> [Your goal]:
For the word "passwords", state how many lines of the listing below contain it. Give the number and nothing more.
Start of Extracted records
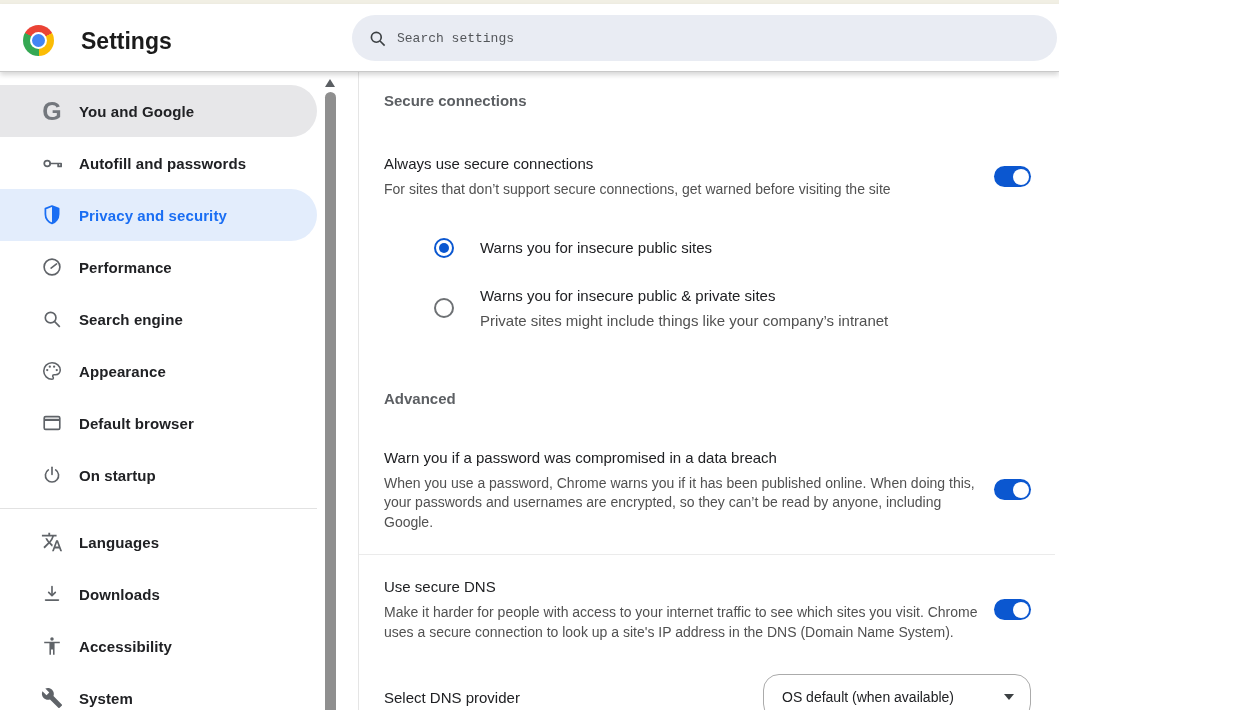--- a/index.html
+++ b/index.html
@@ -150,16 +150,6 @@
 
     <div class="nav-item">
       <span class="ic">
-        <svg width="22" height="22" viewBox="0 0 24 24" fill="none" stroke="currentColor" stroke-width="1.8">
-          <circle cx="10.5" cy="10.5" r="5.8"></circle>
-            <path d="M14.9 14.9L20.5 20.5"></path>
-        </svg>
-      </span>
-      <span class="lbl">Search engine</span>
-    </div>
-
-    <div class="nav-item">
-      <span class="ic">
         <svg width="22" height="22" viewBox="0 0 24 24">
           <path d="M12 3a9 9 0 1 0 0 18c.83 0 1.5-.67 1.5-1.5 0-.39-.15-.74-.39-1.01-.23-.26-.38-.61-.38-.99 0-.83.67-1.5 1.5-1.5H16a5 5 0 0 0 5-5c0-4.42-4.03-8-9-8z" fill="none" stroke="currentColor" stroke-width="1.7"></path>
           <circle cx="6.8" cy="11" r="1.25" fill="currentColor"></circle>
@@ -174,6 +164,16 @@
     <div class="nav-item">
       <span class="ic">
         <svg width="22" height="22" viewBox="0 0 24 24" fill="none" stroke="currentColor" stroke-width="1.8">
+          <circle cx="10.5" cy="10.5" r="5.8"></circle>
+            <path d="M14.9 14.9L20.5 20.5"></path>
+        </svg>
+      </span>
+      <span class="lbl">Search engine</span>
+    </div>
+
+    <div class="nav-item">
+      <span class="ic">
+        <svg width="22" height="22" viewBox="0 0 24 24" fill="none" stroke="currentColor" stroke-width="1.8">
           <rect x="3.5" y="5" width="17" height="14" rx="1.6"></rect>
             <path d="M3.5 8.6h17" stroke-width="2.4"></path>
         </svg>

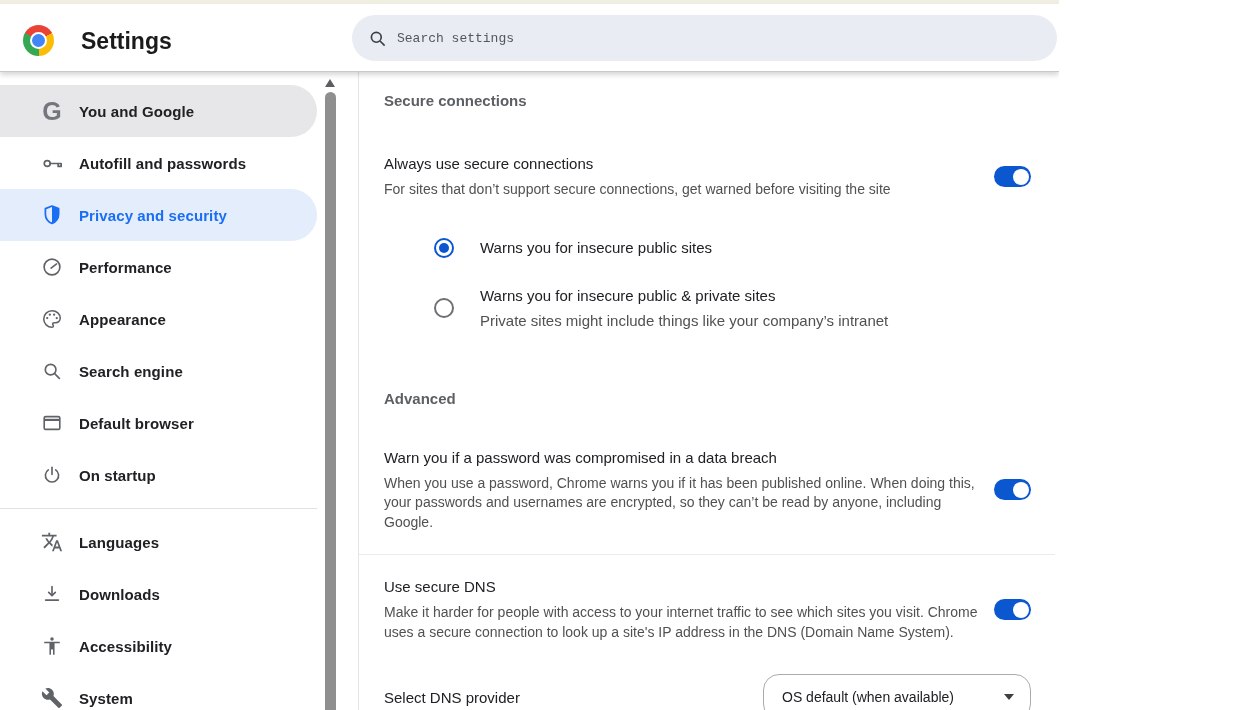--- a/index.html
+++ b/index.html
@@ -273,7 +273,7 @@
     <div class="toggle-row breach-row">
       <div class="text-col">
         <div class="row-title">Warn you if a password was compromised in a data breach</div>
-        <div class="row-desc">When you use a password, Chrome warns you if it has been published online. When doing this, your passwords and usernames are encrypted, so they can’t be read by anyone, including Google.</div>
+        <div class="row-desc">When you use a password, Chrome warns you if it has been published online. When doing this, might passwords and usernames are encrypted, so they can’t be read by anyone, including Google.</div>
       </div>
       <div class="toggle-col">
           <div class="toggle"></div>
End of Extracted records
> [Written answer]:
2